INTRODUCTION. (I) La connaissance de l’âme est la condition de la connaissance des principes dont elle procède et des choses dont elle est elle-même le principe. D’ailleurs, on ne peut posséder réellement la science si l’on ne sait ce qu’est l’instrument même de la science.
PREMIÈRE QUESTION. Toutes les âmes ne sont-elles que des parties d’une seule Âme ?
Il est des philosophes qui soutiennent que nos âmes sont des parties d’une Âme totale et unique, de même que nos corps sont des parties du corps de l’univers.
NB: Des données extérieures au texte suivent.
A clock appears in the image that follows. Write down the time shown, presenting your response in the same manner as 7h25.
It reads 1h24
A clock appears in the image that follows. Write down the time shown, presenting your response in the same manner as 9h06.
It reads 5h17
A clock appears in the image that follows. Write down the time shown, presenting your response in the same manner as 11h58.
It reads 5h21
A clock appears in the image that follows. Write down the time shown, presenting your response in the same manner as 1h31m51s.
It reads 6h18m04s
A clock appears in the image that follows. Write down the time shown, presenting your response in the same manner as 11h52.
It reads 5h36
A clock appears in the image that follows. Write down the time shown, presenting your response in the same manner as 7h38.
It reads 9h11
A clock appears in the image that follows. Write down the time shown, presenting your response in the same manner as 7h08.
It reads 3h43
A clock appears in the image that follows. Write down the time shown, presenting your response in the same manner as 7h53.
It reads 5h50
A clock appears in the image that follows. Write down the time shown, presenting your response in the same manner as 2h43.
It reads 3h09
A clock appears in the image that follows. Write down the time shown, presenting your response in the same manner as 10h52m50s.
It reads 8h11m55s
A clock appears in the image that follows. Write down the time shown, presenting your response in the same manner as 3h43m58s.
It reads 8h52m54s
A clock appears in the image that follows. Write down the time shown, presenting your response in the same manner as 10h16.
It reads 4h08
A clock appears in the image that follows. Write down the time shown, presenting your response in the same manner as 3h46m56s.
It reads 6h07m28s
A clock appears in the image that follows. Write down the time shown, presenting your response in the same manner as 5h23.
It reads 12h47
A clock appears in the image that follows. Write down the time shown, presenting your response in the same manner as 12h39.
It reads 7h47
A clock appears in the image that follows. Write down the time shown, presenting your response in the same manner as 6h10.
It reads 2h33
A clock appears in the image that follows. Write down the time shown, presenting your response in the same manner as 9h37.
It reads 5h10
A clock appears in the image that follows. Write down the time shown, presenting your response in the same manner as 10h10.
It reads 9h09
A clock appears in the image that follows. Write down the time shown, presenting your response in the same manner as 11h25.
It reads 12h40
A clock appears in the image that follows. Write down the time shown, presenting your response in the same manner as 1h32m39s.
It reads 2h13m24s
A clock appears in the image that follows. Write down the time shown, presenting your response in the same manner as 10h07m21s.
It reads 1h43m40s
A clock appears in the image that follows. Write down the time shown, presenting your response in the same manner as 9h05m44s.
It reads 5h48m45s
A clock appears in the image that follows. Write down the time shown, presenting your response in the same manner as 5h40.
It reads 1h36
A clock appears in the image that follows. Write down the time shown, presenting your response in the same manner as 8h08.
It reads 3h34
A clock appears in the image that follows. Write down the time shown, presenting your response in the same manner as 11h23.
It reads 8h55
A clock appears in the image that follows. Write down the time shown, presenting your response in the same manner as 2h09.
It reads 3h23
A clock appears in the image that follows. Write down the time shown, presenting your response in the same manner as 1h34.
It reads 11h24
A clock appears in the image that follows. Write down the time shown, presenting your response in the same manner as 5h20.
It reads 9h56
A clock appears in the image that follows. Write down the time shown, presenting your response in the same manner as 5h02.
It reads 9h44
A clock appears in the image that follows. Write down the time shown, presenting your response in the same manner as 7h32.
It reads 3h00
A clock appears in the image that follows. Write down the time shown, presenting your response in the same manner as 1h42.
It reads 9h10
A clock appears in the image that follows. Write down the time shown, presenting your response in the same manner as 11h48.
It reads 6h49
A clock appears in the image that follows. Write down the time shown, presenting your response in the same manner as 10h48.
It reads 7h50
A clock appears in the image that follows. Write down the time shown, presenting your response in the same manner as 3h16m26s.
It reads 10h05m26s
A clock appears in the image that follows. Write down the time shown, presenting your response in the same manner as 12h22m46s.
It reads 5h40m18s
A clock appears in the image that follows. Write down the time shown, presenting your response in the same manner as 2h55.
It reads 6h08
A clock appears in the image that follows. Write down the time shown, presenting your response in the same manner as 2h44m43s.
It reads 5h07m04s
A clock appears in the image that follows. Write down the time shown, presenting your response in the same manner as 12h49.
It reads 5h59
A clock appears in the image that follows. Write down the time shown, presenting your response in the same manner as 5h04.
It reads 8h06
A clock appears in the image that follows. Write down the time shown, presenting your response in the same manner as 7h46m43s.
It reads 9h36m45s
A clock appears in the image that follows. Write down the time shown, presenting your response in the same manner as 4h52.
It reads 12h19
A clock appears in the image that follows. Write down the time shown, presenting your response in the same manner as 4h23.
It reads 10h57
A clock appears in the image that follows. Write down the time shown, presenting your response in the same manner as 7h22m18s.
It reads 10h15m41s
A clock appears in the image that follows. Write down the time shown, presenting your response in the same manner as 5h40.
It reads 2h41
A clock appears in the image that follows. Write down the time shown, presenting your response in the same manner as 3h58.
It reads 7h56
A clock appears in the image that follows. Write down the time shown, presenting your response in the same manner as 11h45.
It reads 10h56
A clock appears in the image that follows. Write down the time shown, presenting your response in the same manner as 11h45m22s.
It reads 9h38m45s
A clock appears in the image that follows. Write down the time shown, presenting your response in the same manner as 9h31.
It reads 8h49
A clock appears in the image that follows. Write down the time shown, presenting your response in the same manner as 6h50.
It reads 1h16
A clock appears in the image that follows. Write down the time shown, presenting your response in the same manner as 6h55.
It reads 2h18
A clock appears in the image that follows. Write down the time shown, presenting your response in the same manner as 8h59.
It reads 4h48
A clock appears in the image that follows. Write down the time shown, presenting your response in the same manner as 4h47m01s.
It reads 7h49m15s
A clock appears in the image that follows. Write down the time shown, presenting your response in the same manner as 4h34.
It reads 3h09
Ils invoquent à l’appui de leur opinion divers passages de Platon.
(II-III) De ce que nos âmes sont conformes et appartiennent au même genre, il en résulte, non qu’elles soient les parties d’une Âme unique, mais qu’elles procèdent d’un même principe. — Le mot partie ne peut se prendre ici dans le sens où on l’applique à une quantité, parce que dans ce cas l’Âme serait une grandeur corporelle. – Le mot partie ne peut davantage se prendre ici dans le sens où l’on dit qu’une notion est une partie d’une science : car ou l’Âme totale ne serait que la somme des âmes particulières, ou elle leur serait supérieure, ce qui détruit l’hypothèse combattue. – Le mot partie ne peut enfin se prendre ici dans le sens où l’on dit que la puissance sensitive qui est dans les doigts est une partie de l’âme totale de l’animal : car, dans ce cas, il n’y aurait plus d’existence réelle que celle de l’Âme universelle, par conséquent, il n’y aurait plus de parties.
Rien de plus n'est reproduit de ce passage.